**Stated goal**
Put the item lines below into a two-column CSV with the header rank,name, one row per line, starting with the line with "genus: Betula" and going on through the line with "genus: Dichanthelium". Place each value in its own quoted field, and turn any line breaks into spaces.

——

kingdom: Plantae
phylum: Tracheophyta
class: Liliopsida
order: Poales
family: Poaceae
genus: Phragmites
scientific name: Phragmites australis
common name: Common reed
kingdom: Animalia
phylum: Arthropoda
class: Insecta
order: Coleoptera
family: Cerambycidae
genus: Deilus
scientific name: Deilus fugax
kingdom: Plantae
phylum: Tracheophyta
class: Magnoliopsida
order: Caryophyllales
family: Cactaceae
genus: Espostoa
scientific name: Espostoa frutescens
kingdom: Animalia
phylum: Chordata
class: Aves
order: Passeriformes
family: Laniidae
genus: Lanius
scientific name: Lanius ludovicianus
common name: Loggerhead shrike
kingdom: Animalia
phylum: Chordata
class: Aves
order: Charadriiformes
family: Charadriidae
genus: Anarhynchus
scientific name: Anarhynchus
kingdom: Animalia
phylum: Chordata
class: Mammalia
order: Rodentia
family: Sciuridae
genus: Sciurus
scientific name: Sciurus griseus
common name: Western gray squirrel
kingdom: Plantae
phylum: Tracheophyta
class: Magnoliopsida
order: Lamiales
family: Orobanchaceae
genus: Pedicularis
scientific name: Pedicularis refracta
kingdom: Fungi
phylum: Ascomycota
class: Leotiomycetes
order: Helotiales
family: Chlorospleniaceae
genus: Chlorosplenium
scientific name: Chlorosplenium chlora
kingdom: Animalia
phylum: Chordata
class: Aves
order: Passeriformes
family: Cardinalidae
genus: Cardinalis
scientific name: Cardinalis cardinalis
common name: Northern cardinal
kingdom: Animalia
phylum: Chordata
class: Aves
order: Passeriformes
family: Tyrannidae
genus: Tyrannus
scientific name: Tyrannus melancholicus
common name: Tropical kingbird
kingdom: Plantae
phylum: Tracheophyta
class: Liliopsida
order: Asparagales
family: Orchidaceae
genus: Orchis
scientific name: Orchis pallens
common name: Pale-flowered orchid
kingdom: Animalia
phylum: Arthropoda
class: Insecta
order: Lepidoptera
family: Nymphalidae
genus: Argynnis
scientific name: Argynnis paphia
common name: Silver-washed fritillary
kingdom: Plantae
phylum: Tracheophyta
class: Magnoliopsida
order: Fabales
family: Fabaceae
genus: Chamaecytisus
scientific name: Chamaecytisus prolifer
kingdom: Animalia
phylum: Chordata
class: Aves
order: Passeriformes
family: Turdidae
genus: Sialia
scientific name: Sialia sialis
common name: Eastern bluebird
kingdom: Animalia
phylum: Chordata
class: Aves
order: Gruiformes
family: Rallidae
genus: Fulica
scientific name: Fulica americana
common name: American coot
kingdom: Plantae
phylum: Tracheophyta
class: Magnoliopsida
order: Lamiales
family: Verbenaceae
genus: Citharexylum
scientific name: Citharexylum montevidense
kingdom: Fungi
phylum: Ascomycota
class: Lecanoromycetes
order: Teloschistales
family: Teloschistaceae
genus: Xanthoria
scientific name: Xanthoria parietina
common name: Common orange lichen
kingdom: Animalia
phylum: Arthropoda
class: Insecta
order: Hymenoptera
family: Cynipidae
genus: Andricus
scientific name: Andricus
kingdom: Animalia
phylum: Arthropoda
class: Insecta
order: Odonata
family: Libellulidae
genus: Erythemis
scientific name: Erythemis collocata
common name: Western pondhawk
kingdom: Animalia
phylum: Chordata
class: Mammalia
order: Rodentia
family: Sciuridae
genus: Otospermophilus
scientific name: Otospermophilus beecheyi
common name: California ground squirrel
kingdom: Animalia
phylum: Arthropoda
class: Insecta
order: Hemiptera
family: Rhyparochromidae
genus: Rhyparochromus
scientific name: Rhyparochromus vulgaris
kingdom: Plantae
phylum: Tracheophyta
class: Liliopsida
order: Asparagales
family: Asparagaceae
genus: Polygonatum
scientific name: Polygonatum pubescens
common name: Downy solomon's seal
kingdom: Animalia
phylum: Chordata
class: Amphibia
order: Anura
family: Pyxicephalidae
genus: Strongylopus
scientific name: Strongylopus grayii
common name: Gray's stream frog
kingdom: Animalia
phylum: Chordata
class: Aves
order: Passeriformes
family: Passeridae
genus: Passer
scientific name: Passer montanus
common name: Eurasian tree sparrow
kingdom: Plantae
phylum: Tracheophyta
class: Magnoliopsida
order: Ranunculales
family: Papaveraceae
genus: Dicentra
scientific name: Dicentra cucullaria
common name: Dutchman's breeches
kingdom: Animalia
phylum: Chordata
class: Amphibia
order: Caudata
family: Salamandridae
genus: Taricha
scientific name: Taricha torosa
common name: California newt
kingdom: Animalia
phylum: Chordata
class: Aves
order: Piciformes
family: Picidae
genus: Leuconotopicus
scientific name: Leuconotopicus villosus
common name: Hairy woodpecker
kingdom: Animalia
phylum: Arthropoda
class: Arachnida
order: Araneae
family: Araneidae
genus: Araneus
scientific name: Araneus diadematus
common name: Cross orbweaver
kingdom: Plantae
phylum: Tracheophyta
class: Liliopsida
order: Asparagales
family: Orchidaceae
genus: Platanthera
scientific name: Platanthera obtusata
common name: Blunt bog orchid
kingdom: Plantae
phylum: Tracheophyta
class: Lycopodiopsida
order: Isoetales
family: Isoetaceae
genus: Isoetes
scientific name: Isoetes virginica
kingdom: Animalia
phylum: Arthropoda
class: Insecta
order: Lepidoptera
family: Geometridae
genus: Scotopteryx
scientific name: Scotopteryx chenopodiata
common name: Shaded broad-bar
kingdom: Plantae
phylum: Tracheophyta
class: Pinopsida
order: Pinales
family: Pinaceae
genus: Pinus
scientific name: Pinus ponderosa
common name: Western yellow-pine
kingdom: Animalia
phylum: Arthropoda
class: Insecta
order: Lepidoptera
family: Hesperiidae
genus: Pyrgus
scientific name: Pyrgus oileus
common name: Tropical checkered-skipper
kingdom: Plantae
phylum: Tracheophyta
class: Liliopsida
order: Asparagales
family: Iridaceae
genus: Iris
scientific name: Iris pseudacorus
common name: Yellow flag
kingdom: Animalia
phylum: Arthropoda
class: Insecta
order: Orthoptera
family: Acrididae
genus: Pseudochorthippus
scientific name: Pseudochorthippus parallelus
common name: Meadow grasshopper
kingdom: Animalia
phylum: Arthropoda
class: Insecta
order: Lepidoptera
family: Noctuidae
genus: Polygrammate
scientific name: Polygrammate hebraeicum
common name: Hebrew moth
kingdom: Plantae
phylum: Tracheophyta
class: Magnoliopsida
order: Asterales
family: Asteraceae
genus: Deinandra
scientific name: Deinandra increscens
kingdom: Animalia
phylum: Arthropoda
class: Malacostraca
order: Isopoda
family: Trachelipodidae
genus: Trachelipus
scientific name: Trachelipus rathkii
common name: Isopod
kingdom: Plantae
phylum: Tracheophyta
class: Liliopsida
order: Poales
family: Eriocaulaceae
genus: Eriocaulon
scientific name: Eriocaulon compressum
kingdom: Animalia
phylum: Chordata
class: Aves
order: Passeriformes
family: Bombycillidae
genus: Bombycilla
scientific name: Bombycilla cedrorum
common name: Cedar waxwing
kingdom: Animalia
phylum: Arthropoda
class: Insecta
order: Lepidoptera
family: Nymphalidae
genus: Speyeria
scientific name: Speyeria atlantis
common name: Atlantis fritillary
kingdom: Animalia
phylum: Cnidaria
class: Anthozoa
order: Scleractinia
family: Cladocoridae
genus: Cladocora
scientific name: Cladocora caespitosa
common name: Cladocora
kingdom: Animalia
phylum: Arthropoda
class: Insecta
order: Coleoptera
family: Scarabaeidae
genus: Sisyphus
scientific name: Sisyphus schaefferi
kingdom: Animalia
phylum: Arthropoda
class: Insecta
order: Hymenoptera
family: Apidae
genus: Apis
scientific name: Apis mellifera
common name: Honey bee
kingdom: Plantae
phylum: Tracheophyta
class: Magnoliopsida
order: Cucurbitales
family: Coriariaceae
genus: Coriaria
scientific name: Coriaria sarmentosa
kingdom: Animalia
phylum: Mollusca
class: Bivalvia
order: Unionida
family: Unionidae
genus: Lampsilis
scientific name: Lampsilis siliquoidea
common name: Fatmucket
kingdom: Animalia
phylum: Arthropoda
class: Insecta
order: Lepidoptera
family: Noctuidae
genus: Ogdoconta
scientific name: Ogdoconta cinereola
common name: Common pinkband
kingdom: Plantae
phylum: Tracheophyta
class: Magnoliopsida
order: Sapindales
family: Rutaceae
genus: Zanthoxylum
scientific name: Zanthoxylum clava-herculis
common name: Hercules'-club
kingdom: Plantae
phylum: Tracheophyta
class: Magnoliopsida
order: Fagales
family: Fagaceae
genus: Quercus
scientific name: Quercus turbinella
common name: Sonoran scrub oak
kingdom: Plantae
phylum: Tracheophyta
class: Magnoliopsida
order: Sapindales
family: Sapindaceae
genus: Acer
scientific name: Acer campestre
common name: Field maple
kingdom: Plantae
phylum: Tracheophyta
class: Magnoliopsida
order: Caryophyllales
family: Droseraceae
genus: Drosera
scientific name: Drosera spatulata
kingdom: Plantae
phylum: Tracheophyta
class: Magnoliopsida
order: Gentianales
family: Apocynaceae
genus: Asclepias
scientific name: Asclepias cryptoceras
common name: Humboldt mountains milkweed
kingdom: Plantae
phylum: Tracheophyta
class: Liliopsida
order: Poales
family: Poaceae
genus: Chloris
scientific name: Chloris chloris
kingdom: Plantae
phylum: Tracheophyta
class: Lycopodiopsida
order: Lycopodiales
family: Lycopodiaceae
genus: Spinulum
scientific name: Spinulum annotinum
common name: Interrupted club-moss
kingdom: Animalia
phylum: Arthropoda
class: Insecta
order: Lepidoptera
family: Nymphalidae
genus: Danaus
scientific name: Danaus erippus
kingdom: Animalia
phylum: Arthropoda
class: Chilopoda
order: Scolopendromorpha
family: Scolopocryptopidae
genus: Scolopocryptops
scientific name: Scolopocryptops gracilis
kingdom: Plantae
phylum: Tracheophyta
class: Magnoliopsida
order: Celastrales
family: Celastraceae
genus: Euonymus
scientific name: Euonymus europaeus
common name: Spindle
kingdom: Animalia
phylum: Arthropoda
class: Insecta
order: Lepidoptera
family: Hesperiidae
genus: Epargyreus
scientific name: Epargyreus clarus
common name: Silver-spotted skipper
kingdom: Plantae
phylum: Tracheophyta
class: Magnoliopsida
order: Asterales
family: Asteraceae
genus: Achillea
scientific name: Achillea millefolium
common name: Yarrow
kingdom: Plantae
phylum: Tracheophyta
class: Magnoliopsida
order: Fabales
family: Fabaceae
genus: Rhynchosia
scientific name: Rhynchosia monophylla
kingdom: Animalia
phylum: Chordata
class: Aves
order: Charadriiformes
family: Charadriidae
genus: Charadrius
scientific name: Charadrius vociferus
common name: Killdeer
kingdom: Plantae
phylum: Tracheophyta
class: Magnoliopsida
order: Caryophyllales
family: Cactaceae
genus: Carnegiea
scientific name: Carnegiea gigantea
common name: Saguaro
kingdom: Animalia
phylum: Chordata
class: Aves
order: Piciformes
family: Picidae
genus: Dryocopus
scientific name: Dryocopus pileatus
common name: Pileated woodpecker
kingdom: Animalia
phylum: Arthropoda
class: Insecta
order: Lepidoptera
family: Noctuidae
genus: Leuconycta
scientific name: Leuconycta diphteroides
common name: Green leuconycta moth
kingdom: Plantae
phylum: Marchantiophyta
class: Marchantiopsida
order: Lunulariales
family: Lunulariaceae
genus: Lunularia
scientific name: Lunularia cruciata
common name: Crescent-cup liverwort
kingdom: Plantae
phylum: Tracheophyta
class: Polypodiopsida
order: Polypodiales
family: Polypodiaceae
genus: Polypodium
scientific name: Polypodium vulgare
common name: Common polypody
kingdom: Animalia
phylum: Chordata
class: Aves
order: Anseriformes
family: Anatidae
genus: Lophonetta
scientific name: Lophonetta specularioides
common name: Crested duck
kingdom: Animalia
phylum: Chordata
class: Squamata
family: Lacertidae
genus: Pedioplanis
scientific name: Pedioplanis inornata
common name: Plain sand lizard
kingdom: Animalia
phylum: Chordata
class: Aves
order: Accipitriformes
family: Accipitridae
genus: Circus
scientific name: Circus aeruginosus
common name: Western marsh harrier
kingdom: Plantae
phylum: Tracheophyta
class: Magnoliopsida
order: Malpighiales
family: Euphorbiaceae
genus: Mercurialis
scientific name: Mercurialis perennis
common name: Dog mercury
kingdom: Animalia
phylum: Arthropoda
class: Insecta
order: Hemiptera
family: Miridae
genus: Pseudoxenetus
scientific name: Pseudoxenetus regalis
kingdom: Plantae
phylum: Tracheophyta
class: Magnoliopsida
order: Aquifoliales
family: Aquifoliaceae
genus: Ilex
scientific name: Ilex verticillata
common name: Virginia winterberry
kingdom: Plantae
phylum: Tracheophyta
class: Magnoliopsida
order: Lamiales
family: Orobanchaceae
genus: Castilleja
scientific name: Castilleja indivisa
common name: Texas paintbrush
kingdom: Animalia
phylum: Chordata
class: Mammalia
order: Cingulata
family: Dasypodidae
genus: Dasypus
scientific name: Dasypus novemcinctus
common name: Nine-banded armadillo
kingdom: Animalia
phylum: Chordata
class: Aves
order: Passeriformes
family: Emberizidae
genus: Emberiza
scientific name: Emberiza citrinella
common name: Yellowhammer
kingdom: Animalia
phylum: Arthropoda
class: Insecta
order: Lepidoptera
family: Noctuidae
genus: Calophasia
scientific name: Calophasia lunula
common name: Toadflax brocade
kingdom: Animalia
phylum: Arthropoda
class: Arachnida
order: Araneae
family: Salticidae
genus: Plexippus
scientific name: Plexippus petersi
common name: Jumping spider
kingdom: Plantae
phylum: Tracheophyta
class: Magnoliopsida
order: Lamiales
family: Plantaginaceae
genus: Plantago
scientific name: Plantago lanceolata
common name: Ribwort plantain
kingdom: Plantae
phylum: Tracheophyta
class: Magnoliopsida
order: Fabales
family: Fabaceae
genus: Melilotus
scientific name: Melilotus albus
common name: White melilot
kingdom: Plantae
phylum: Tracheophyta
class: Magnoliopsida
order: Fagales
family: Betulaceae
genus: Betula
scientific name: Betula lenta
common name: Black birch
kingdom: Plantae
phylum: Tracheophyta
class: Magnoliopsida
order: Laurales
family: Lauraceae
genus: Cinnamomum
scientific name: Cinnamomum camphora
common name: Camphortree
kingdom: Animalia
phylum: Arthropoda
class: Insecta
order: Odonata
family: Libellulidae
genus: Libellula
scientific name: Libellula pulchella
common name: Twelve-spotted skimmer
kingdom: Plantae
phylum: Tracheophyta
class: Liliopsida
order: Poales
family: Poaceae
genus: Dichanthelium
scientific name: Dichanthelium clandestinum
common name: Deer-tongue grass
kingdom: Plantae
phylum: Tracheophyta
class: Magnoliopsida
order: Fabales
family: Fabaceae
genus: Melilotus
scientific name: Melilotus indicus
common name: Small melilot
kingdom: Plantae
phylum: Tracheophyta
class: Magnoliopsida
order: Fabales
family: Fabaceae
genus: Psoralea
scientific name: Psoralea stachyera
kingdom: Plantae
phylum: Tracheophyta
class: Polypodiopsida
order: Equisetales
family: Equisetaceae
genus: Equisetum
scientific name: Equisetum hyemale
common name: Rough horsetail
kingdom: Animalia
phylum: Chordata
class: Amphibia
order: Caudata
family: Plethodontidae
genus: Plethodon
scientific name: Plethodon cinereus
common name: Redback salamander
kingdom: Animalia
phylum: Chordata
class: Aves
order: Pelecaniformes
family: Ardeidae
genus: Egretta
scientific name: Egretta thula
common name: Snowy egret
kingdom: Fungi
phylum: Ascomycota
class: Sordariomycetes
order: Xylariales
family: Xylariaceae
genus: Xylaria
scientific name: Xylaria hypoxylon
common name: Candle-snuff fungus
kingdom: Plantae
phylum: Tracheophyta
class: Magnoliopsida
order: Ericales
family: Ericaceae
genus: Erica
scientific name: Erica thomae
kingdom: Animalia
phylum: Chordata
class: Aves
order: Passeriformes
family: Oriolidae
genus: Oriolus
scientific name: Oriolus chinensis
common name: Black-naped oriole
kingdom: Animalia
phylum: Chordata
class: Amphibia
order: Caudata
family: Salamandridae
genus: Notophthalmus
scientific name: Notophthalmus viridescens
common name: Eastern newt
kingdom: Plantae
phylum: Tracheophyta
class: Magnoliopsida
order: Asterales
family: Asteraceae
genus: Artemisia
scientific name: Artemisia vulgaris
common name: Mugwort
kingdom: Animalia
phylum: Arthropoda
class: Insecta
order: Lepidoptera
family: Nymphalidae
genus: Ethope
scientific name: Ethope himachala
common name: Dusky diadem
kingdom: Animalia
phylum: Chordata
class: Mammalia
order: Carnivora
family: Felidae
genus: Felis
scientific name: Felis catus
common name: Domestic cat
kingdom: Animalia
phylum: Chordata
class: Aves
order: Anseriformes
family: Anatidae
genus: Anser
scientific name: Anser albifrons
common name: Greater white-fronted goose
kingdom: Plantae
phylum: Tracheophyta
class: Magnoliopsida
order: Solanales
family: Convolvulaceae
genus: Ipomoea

——

**Solution to the exercise**
rank,name
"genus:","Betula"
"scientific name:","Betula lenta"
"common name:","Black birch"
"kingdom:","Plantae"
"phylum:","Tracheophyta"
"class:","Magnoliopsida"
"order:","Laurales"
"family:","Lauraceae"
"genus:","Cinnamomum"
"scientific name:","Cinnamomum camphora"
"common name:","Camphortree"
"kingdom:","Animalia"
"phylum:","Arthropoda"
"class:","Insecta"
"order:","Odonata"
"family:","Libellulidae"
"genus:","Libellula"
"scientific name:","Libellula pulchella"
"common name:","Twelve-spotted skimmer"
"kingdom:","Plantae"
"phylum:","Tracheophyta"
"class:","Liliopsida"
"order:","Poales"
"family:","Poaceae"
"genus:","Dichanthelium"